TASK LIST:
1. Reproduce the passage of the Jingle All the Way post from "Out of all the" to "so much more.", word for word.
2. Carry on the post about Jingle All the Way as a holiday classic, picking up after its final sentence.

PASSAGE TO READ:
⟨
Out of all the holidays, Christmas holds the distinct honor of easily having the most movies made about it. Most are forgettable Hallmark Channel garbage, but some are true classics like It’s a Wonderful Life, Miracle on 34th Street and Jingle All the Way. That’s right, Jingle All the Way is a holiday classic!
I was very surprised to learn that many haven’t even heard of this 90’s Christmas gem while perusing Reddit today. I guess it’s somewhat unsurprising as the movie was never really taken seriously, thanks to weak reviews upon its release. It gets zero respect when compared to other lauded contemporary Christmas films like Home Alone and Christmas Vacation, but in my opinion, it deserves so much more.
In fact, Jingle All the Way is required holiday viewing in my household. It’s got Arnie, it’s funny, it’s irreverent, it has a million quotable lines, it doesn’t make an ounce of sense and it’s the perfect remembrance of the misery of the pre-Amazon holiday shopping season. Yes, it’s a historical fucking art piece. Still not convinced, take a look at the facts:
1. Arnold as the Everyman
What absolute mad man cast this thing. I’ve got an idea, let’s make a Christmas movie set in St. Paul, Minnesota featuring a midwestern, mattress salesman father named Howard Langston. You know who we’ll cast? Austrian-accented Mr. Universe Arnold Schwarzenegger, because that makes perfect fucking sense. He’s a totally average dude. This may read as a critique, it is not. Watching everyone around him completely ignore the fact that he has a thick accent and is built like a horse is hilarious.
⟩
PROVIDED RECORDS:
⟨
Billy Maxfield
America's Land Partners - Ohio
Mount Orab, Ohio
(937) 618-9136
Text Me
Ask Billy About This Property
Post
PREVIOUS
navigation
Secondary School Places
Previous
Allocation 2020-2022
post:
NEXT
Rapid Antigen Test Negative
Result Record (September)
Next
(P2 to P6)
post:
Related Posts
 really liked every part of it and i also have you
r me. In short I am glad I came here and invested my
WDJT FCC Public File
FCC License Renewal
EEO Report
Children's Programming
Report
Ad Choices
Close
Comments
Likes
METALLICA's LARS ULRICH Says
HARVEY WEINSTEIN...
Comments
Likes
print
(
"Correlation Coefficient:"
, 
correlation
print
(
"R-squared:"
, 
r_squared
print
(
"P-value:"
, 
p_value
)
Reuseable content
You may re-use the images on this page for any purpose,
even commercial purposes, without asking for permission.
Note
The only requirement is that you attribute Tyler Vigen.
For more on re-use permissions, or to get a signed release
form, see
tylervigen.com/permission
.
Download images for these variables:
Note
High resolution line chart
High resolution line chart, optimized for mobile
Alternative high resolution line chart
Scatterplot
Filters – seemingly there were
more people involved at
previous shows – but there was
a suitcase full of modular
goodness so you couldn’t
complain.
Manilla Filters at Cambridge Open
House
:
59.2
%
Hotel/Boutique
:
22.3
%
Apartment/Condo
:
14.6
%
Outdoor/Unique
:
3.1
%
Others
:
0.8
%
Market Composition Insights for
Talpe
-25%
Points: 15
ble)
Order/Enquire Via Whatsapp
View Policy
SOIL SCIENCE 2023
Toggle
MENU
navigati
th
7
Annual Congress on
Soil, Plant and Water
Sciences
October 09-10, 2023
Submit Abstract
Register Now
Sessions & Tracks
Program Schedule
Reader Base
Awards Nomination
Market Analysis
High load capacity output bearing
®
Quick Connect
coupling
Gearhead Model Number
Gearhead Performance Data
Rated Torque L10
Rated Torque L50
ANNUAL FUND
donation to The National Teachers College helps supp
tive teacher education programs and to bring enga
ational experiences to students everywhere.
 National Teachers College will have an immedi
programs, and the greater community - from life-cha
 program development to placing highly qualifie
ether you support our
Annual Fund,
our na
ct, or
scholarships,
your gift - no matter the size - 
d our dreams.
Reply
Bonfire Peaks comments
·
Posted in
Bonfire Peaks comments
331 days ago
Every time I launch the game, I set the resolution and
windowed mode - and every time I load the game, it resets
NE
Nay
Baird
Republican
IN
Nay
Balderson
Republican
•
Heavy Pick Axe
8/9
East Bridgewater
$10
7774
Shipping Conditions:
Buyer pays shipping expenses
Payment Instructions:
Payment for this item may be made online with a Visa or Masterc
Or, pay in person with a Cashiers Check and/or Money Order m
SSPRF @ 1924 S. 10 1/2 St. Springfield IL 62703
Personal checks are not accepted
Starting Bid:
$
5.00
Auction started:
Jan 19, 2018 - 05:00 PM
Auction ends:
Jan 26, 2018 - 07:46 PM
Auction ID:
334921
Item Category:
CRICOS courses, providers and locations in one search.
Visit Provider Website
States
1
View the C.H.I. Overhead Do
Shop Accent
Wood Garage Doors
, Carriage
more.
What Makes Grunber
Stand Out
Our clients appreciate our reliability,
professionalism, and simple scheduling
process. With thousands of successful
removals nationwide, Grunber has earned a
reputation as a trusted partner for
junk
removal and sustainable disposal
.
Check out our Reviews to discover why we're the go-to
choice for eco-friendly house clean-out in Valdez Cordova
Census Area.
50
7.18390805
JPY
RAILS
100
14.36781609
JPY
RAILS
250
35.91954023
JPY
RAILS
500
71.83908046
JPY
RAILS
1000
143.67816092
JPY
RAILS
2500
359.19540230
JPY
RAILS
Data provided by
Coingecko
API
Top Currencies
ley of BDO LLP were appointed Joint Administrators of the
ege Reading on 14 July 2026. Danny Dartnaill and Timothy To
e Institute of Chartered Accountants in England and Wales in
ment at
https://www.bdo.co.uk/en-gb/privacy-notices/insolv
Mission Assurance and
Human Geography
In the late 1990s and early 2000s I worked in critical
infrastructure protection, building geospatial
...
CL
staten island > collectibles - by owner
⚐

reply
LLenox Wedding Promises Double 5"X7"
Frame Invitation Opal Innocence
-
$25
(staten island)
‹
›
⟩
ANSWERS FOR THE TASKS:
1.
Out of all the holidays, Christmas holds the distinct honor of easily having the most movies made about it. Most are forgettable Hallmark Channel garbage, but some are true classics like It’s a Wonderful Life, Miracle on 34th Street and Jingle All the Way. That’s right, Jingle All the Way is a holiday classic!
I was very surprised to learn that many haven’t even heard of this 90’s Christmas gem while perusing Reddit today. I guess it’s somewhat unsurprising as the movie was never really taken seriously, thanks to weak reviews upon its release. It gets zero respect when compared to other lauded contemporary Christmas films like Home Alone and Christmas Vacation, but in my opinion, it deserves so much more.

2.
His own family doesn’t recognize him or his voice when he’s dressed as Turboman, which only really means his in a red suit with what amounts to a pair of yellow Oakley’s covering his eyes. Who is that muscular Austrian guy wonders this small town, it could literally be anyone.
This movie has so many quotable lines it hurts. Literally, it hurts. Show my Dad this movie and he’ll be repeating lines like the following for weeks:
- “Put that cookie down! Now!”
- “I’m not a pervert”
- “you can’t bench press your way out of this one” – notably the only time in the movie anyone recognizes the fact that Arnold is a humongous human being
- “How about these stupid letters from kids to Santa at the North Pole: “Dear Santa, Can you send me a bike and a slinky?” No! Your father’s been laid off!”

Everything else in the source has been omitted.